A couple cups of coffee, and I'm back in the Folks' driveway putting my repaired radiator back in the Chevy 4X4. I'd cleaned a decade of CalTrans' finest "sand" from beneath the radiator, from the cross-members, the hard lines and hoses. The Chevy's radiator does triple-duty, keeping coolant, ATF, and engine oil temps in spec. It does this cleanly as long as accumulated road debris doesn't "hole" the core.
I have an aversion to loose fluids, all groomers do.
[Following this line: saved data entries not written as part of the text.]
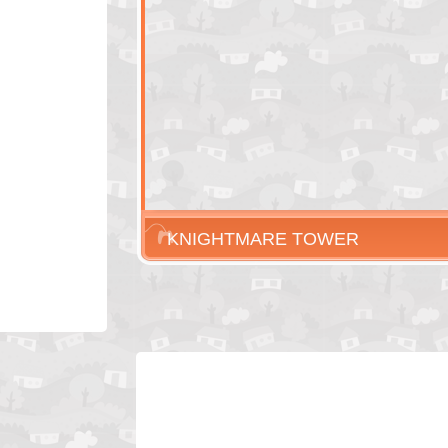
KNIGHTMARE TOWER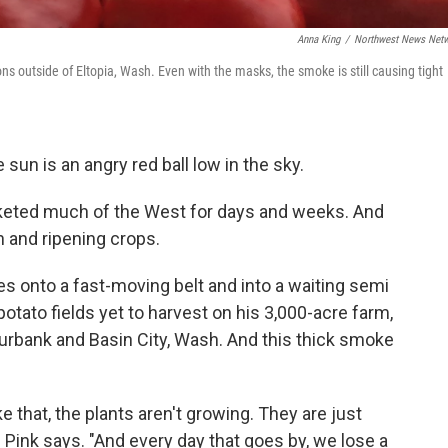
Anna King
/
Northwest News Net
s outside of Eltopia, Wash. Even with the masks, the smoke is still causing tight
sun is an angry red ball low in the sky.
keted much of the West for days and weeks. And
and ripening crops.
s onto a fast-moving belt and into a waiting semi
potato fields yet to harvest on his 3,000-acre farm,
rbank and Basin City, Wash. And this thick smoke
e that, the plants aren't growing. They are just
" Pink says. "And every day that goes by, we lose a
Loose fluids always find their way into your snowcat and onto your shoes, and for groomers oily shoes make for Katarina Witt moments, another "slide for life" off frozen tracks, ending in who knows whatever solid encounter.
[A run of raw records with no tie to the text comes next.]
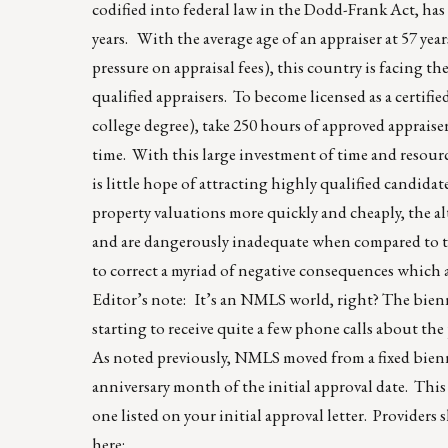
codified into federal law in the Dodd-Frank Act, has 
years. With the average age of an appraiser at 57 yea
pressure on appraisal fees), this country is facing t
qualified appraisers. To become licensed as a certifie
college degree), take 250 hours of approved appraise
time. With this large investment of time and resource
is little hope of attracting highly qualified candidat
property valuations more quickly and cheaply, the 
and are dangerously inadequate when compared to t
to correct a myriad of negative consequences whic
Editor’s note: It’s an NMLS world, right? The bien
starting to receive quite a few phone calls about the 
As noted previously, NMLS moved from a fixed bienn
anniversary month of the initial approval date. This
one listed on your initial approval letter. Provider
here: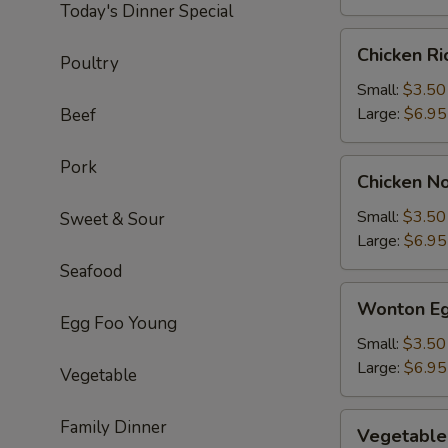
Today's Dinner Special
Chicken
Chicken R
Poultry
Rice
Soup
Small:
$3.50
Large:
$6.95
Beef
Pork
Chicken
Chicken N
Noodle
Soup
Small:
$3.50
Sweet & Sour
Large:
$6.95
Seafood
Wonton
Wonton Eg
Egg
Egg Foo Young
Drop
Small:
$3.50
Soup
Large:
$6.95
Vegetable
Vegetable
Family Dinner
Vegetable
Soup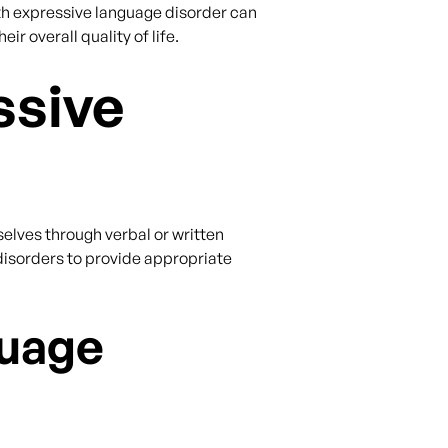
th expressive language disorder can
 overall quality of life.
ssive
selves through verbal or written
disorders to provide appropriate
guage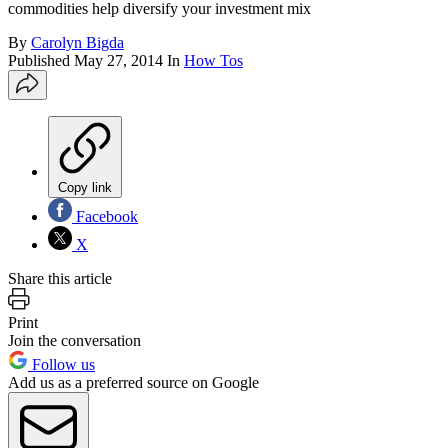
commodities help diversify your investment mix
By
Carolyn Bigda
Published
May 27, 2014
In
How Tos
Copy link
Facebook
X
Share this article
Print
Join the conversation
Follow us
Add us as a preferred source on Google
If you're a lucky guy, you won't hurt yourself, instead you'll track that spill into your personal vehicle, and home to the entry runner, the bathroom throw, and maybe the ottoman. These spills are insidious, they aren't puddles you can see and avoid. These spills are lurkers, hiding in the dark, even in "your" snowcat, waiting to spread to your shoes, your space, and to your life.
My mountain has spent hundreds of thousands on spill containment infrastructure over the years to mitigate the Big Scale version of this problem. Berms, vaults, catch basins, sumps, false floors with drains in the Oil Room and more are the frontline fortifications...Spill Kits, protocols, safety meeting discussions, MSDS's are the rear guard, still the goo-on-the-shoe eludes these sentinels to dirty my personal world.
So, I've learned to deal with it...steam clean the carpets every spring, spray lots of Shout on the clothes before they hit the laundry...RinoLiner floor mats for the Chevy take care of the garden variety contamination, but these measures are no match for spilt Off-Road Diesel Fuel.
Here in California, diesel fuel is as clean as the driven snow...ultra-low sulfur, cleaner-burning Cal-Spec, Gaia-loving, good-citizen diesel fuel. Clean, and clear as mountain spring water, unless you burn "Off-Road" Diesel Fuel...what's that? Same water-clear, clean fuel with Lucifer's Own Red Dye added to discourage scofflaws.
Off-Road blend isn't just for gearheads with too-tall 4X4 Rock Crawlers, Baja Buggies and off road toys of every description, no...it's for California machines who don't operate on Cali roads or highways, so they aren't obligated to pay CA Highway Tax, but ARE obligated to pay the Federal Excise Tax up front, CA Sales Tax, and other taxes I'm sure.
The State mandates the Red Dye because if you introduce the Red Diesel into a highway vehicle, it will stain the fuel system...pretty much forever...allowing the California Highway Patrol to catch the Tax Cheat during the next CHP Annual Inspection...California needs all the "Revenue" it can get these days...
This dye is death to groomer's duds. Shout goes hoarse tryin' to "Shout-it-out"...hot water seems to set the stain...and subsequent washings are futile. I've had some success using orange based cleaners along with the Shout, but a couple of trips thru the laundry are usually called for before you can wear the darn thing to work again.
During the heart of ski season, I can go weeks without spilling a drop of fuel...the mountain has an IP Cam watching the Fuel Island, and fueling without your hand on the nozzle is a Firing Offense, Fuel Spill Rules are drummed into every employee's head during training, and repeated season-long...so the Mountain keeps it's fuel in the tankage where it belongs.
After 29 years on my Mountain, I just want to know why am I always wearing a new T-Shirt, Carhartts, or Levis when I do slop a little Red Fuel on myself!